1st fieldwork in Missouri

September 23, 2018


After I took a summer break to visit my family in Thailand, I am ready for the next step of my academic journey. I am now a first-year Ph.D. student at Washington University in St. Louis. I will be studying on how past climate and ecology had shaped living conditions for pre-Hispanic people of Peruvian High Andes. What are the relationships among climate, hydrology, and ecological properties there? In order to answer those questions, I will analyze Peruvian lake sediments using different kinds of proxies.

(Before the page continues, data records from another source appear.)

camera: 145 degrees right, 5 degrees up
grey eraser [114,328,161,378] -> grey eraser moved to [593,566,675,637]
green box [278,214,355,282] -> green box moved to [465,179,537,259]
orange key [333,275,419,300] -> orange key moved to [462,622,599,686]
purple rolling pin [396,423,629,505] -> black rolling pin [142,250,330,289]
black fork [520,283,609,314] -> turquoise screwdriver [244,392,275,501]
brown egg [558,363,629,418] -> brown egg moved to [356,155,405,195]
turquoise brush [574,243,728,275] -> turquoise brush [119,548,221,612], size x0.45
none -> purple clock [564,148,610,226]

I came back to the states about a month before the school starts to meet my Ph.D. advisor and prepare myself before heading to Peru with her. Unfortunately, I was sick from some mosquito-borne disease (most likely Chikungunya), and this prevented me to join her Peru trip this year. Anyway, before my advisor left to Peru, our lab group went to Tyson Research Center, Missouri to test all equipment she would use in Peru. Also, this place has many lakes, so we can practice coring sediments on a boat.


Bronwen (my advisor), Jack (lab manager), Ben (undergrad RA), and I arrived at Tyson Research Center at 10 AM. We met a manager there, and she took us to the targeted lake. We assembled the boat and tested the equipment. Bronwen showed us how to use a gravity corer. We all tried to take the sediment core from the boat—definitely not an easy task.


Me with two cores. The longer one isn’t mine though.


Bronwen and Ben (and his precious core).


After we took the cores, we also tried to extrude or slide the cores so that we can pack in small bags.

They were surly having fun.


Although we won’t be able to use these lake sediments in our project, this experience was memorable as it was the first time for our lab group to accomplish something together. I hope we would go out in the field and do something together like this in the future, but probably not this place because we got tick bombs too many times!